I am working with Starfish, a charity organization that grew up around the harbor. It is based in the Captain’s Table restaurant, one of the last beach restaurants in Molyvos before the pier. Captains Table and Starfish are run by Melinda McRostie, and her husband, Theo, who does the cooking (did I mention the food is amazing? There will be whole mailing dedicated to singing its praises).
The island of Lesvos has always known refugees. What has changed is the volume. When it was a boat a month, or a boat a week, locals would rally around them to provide them with food and clothing. But now refugees arrive daily by the thousands. A slow day is 15 boats, each packed with 50-75 refugees. It is more than the locals, especially those struggling in a lagging economy, can handle alone.
Starfish started to help meet the needs of refugees arriving in the harbor, or those brought in by the Greek Coastguard who are considered under arrest until they are registered and brought to the camps. As the volume of refugees has grown, so has Starfish. There are currently about 100 active volunteers, with more coming and leaving all the time.
Working for an NGO run by locals provides privileged insight into the working of the island at large, the majority of which has very little contact with the refugees except to note the marked reduction in tourists last summer. While the Greeks have for the most part gone above and beyond to match the challenge the refugee situation has presented, the efforts are not without their detractors. In a turbulent and struggling economy more and more Greeks are starting to resent the refugees for burdening their shores and complicating their future within the EU.
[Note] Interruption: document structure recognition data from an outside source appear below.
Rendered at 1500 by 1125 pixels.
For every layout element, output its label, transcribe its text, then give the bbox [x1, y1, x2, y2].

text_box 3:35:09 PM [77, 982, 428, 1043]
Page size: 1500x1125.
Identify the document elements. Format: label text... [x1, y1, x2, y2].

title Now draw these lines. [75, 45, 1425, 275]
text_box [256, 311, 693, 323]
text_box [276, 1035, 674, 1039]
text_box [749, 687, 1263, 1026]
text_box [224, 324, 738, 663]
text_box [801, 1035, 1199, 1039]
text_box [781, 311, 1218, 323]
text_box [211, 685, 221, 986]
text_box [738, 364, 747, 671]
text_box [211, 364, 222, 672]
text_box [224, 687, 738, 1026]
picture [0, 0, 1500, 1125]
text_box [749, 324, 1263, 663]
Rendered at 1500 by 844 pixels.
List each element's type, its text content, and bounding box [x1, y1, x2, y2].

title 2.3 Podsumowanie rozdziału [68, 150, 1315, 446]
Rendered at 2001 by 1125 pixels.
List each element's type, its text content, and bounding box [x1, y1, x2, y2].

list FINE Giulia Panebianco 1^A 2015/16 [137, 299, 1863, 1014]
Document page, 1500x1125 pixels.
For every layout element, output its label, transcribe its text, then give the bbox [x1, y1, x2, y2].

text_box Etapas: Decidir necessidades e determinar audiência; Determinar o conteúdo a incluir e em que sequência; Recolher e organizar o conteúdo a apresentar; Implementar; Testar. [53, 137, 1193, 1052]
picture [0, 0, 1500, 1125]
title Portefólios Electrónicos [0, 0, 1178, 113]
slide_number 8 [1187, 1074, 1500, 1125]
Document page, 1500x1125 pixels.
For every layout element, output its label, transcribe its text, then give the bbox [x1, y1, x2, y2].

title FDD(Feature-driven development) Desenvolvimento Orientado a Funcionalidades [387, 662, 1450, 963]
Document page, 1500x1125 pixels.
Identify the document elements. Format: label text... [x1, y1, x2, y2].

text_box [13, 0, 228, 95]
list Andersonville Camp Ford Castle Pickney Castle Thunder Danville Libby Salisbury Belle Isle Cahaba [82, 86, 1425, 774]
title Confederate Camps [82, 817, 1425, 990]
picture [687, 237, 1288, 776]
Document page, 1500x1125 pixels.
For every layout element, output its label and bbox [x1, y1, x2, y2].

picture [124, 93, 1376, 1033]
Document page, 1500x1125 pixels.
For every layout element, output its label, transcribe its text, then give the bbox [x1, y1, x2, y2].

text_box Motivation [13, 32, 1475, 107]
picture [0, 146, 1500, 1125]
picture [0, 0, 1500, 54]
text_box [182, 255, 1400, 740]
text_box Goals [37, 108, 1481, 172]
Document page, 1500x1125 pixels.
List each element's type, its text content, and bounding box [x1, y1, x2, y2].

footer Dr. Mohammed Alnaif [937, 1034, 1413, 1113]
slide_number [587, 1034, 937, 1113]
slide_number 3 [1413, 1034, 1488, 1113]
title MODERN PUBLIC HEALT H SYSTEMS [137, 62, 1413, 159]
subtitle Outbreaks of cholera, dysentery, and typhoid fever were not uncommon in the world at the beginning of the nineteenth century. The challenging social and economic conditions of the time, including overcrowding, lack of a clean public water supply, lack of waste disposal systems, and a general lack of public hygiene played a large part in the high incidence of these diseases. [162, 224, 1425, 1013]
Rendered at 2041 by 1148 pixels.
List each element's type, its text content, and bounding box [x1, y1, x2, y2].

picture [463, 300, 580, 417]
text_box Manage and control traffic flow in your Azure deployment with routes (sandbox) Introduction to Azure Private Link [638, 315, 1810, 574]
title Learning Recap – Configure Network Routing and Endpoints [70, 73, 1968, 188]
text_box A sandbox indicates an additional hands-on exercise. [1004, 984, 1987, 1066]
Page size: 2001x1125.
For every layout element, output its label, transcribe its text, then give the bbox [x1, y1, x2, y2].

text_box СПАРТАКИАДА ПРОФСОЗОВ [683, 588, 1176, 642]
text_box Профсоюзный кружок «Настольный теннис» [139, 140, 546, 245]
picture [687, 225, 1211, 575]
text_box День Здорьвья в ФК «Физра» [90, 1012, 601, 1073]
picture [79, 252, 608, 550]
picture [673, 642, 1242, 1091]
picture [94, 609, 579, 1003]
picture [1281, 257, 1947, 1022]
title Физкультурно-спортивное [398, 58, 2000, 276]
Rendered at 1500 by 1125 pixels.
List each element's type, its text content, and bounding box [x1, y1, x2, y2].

The other volunteers are from everywhere from Germany to Iceland to Hong Kong to Colorado. There are two Canadian hippies who retired from their food truck last year, went vegetarian, and go by their Hindi names while on the island. They always have snacks so we have become fast friends. The first question everyone asks is, “When did you get here and how long are you staying?” Many volunteers are on gap years after finishing college, on school holidays, or are just using vacation days from work to come help out. All things considered I am a ‘young’ volunteer, but I feel old compared with the 19 year-olds who think nothing of pulling an all-nighter and working the whole next day, drinking coffee and chain-smoking to survive. There are volunteers who forget to eat… I am trying to understand. Starfish also counts a strong number of retirees, unsatisfied with watching the crisis unfold from afar when they had time to lend a hand.
It has been a whirlwind last week and a half on Lesvos. I feel so fortunate to have the opportunity to tell you a little bit about it, and share what I am learning. This is just the tip of the metaphorical iceberg. I presumed to know a little bit about the crisis when I arrived, after all, I read the news. But I have been humbled. Not just by the ocean of information, stories, and politics involved, but by the people who live and breathe it every day. Those who make it their life to know the ugliest parts of the world, and to love it just the same.
My stories of tragedy are not new, nor particularly original. Sometimes when I sort my thousandth pair of wet children’s shoes, or think about the magnitude of the crisis, of the people waiting both to cross to Europe or within its borders, I feel hopeless. I ask myself what the point is of doing this, of spending hours in the cold waiting for boats. Why do we help them if European governments are threatening to send them back, or they will be sent to camps that receive nightly arson attacks?
But then a woman puts their hand on your shoulder for balance as you roll wool socks over her frozen bare feet, a man hands you a sleeping baby while he finds dry clothing for his wife, you slip a hand under the elbow of a teetering old man on the long uphill march to the bus, and you remember. Another one. Another one.
Talk soon.
All my love,
Madison
p.s. If they tell you your thermal base-layers will never smell no matter how much you wear them, they are lying to you.
p.p.s. Greece is really, really cold in the winter.